Fruit Beer Festival Turns Five, Expands Venue and Hours

The barrage of summer beer festivals is here. So you can expect to see some sort of festival every weekend and even some weekdays. Some of these are "me-too" events, thrown together in hopes of making a few bucks on the wave of craft beer popularity. Some are more authentic.

This week's Fruit Beer Festival, now in its fifth year, is a favorite of mine. You won't find most of these beers outside the festival. That's not to say every beer is great. Opinions are going to differ on the good and not-so-good. The fun is in trying some unique interpretations of what you can accomplish using fruit in beer.

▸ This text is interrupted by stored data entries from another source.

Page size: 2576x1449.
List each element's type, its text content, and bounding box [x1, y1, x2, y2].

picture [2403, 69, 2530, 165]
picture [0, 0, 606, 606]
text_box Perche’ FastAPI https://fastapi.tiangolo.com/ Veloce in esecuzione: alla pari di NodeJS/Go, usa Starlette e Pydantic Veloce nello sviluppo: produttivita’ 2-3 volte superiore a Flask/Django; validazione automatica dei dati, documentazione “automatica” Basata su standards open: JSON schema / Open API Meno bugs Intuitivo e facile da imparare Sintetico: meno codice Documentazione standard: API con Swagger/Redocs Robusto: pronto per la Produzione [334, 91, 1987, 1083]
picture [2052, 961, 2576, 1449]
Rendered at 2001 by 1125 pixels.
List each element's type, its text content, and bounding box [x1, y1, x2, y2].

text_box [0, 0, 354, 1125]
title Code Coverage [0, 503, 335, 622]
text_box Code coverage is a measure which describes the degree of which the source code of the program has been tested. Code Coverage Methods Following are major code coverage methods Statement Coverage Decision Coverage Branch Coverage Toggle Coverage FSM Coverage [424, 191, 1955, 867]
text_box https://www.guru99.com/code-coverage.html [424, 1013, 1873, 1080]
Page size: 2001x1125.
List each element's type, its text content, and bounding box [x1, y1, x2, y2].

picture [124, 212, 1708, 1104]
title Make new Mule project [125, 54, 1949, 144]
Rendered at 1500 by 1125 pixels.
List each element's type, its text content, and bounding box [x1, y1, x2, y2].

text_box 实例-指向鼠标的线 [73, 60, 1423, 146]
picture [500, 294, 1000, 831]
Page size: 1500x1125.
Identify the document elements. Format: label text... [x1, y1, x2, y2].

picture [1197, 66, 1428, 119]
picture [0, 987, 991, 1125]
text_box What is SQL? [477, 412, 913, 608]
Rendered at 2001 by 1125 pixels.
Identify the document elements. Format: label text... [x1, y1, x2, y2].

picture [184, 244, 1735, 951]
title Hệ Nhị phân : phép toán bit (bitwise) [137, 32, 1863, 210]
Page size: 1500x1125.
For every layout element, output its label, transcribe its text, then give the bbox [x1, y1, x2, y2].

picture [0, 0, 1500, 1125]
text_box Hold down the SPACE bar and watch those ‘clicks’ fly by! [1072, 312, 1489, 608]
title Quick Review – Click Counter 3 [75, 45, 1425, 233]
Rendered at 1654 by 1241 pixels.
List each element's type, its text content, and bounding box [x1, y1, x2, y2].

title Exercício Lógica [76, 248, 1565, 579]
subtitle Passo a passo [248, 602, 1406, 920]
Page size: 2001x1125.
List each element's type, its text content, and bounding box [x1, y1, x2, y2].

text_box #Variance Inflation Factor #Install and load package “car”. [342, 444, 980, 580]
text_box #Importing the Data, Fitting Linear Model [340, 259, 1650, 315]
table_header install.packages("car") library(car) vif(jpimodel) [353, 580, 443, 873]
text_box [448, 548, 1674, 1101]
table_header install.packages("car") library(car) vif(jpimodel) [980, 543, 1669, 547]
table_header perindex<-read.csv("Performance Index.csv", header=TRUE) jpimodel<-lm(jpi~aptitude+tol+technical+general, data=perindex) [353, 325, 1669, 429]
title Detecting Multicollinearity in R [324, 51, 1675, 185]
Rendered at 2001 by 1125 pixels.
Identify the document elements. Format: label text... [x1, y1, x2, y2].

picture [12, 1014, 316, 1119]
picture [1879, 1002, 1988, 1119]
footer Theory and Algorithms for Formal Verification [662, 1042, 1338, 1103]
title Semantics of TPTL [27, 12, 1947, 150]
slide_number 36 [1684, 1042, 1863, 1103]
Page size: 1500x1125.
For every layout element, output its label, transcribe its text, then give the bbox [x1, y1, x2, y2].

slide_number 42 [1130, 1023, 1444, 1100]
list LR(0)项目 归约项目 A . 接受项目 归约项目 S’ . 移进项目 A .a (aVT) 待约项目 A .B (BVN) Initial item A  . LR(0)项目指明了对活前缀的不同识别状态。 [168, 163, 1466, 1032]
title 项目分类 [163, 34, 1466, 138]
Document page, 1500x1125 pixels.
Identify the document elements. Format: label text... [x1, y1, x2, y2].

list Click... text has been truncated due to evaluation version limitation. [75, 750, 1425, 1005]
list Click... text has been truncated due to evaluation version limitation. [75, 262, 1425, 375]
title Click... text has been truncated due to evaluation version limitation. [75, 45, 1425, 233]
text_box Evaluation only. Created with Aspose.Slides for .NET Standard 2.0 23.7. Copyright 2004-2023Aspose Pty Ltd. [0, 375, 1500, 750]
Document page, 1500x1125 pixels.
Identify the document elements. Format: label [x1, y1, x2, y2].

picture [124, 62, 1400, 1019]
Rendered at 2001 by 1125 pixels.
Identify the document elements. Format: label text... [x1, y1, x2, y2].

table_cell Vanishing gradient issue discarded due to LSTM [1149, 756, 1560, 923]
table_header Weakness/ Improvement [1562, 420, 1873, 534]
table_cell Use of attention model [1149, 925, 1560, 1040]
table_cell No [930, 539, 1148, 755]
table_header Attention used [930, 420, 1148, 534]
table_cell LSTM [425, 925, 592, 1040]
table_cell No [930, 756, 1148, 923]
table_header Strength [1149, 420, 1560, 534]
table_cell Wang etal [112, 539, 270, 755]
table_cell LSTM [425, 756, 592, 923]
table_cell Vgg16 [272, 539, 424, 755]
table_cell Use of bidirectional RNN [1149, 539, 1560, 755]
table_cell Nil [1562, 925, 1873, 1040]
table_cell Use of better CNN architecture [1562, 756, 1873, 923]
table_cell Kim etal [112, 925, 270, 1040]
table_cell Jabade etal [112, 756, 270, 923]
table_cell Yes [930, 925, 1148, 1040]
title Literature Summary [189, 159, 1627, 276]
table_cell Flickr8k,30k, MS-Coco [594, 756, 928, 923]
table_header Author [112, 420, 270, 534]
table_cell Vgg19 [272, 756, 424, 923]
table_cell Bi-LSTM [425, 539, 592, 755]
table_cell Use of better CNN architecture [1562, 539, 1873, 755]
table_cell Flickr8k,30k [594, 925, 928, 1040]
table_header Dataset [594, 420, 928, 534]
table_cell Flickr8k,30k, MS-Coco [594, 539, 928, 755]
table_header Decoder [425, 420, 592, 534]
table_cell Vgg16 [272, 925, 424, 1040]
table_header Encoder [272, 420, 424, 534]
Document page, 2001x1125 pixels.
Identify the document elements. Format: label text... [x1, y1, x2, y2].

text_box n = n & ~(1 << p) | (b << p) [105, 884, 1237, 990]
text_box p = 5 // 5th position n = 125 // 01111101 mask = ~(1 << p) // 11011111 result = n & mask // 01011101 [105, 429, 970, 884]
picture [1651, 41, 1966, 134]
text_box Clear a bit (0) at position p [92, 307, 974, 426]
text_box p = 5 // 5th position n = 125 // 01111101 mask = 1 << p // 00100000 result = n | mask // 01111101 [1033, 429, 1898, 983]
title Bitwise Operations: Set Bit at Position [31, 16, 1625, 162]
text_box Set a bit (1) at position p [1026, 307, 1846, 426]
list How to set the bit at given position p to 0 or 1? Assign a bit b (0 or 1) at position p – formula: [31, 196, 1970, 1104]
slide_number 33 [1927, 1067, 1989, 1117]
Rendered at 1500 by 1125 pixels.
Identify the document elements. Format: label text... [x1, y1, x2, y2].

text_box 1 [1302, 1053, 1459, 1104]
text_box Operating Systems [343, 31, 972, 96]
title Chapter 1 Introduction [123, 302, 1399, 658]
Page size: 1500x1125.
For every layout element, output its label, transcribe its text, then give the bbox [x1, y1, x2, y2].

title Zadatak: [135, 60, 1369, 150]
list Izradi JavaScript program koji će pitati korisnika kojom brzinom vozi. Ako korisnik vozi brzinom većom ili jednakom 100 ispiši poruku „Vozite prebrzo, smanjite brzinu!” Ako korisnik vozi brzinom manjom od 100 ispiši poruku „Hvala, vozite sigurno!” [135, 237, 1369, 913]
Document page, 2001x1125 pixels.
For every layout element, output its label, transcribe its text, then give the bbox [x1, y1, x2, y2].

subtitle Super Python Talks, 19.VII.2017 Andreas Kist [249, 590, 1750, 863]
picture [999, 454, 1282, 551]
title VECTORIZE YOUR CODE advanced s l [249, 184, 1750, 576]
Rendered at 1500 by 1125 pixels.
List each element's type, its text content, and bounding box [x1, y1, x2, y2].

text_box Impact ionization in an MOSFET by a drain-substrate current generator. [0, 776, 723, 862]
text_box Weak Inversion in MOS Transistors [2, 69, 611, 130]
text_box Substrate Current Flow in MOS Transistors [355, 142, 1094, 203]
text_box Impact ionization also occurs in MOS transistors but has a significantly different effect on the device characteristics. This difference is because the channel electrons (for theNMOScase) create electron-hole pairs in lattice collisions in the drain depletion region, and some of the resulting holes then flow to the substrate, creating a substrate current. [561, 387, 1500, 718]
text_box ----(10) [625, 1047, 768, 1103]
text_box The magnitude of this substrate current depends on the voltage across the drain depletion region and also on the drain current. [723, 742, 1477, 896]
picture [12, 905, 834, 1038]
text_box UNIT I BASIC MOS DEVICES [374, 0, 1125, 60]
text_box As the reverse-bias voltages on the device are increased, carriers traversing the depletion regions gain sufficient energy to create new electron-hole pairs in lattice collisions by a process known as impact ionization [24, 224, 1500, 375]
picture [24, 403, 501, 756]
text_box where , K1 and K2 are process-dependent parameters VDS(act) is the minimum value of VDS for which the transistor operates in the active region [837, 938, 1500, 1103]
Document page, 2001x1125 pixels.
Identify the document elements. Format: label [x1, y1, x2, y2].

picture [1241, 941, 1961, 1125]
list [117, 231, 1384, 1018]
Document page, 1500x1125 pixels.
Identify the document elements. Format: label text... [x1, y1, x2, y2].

The other day, I saw some people beating up the Fruit Beer Festival on social media due to overcrowding in recent years. Venue size has definitely been an issue. This wildly popular event probably needs to move to a park or similar location. Organizers, aka Burnside Brewing, prefer to keep it close to home. You can't blame them for a variety of reasons mostly related to cost.

In an effort to lessen the impact of crowds, organizers have made two key changes this year:
  • Most importantly, they've expanded the festival footprint by (they say) 40 percent. They'll do this by occupying open space immediately to the west of Burnside Brewing, including 7th Avenue and the lot across the street. Good news.
  • Last year's Friday night VIP session is history. They've opened that time slot up to the general public. With the weather cooperating nicely, Friday evening might turn out to be the perfect time to visit. The space for Friday's 4:00-9:00 p.m. session will be limited to the Burnside parking lot, which should be fine. Smart move.
Although the growing popularity of the Fruit Beer Festival will likely force organizers to move it to a larger venue at some point, the changes they've made for 2015 should help alleviate the issues they've seen in recent years. Hopefully. There isn't any additional room to expand here, so the next move will be a move. That much is clear.

The festival brewery roll call is long. You can find the list here if you feel the need. At a media preview Friday evening, we tasted a few of the beers that will be pouring. My favorites included Ecliptic's Ultra Violet Blackberry Sour Ale, Burnside's Peaches of Immortality, Fort George's Pucker Pi and Laurelwood's There Gose the Neighborhood. Fruit of the Garden of Good & Evil, a collaboration between Burnside and Reverend Nat's Hard Cider, features some nicely balanced heat thanks to several varieties of peppers. Don't miss it. 

Ticket prices are about what you've come to expect: $20 for a tasting glass and 12 tickets. Be advised that some beers will cost more than one ticket. You can buy advance tickets on the festival website here if you wish. Doing so may get you in the gate faster, but you'll pay a little more for the privilege thanks to fees. Buy tickets at the gate and you'll likely wait in line a few minutes. Your choice.

All the pertinent information is on the festival website here. It should be another great tasting experience for anyone who likes to see what brewers can do with fruit and beer.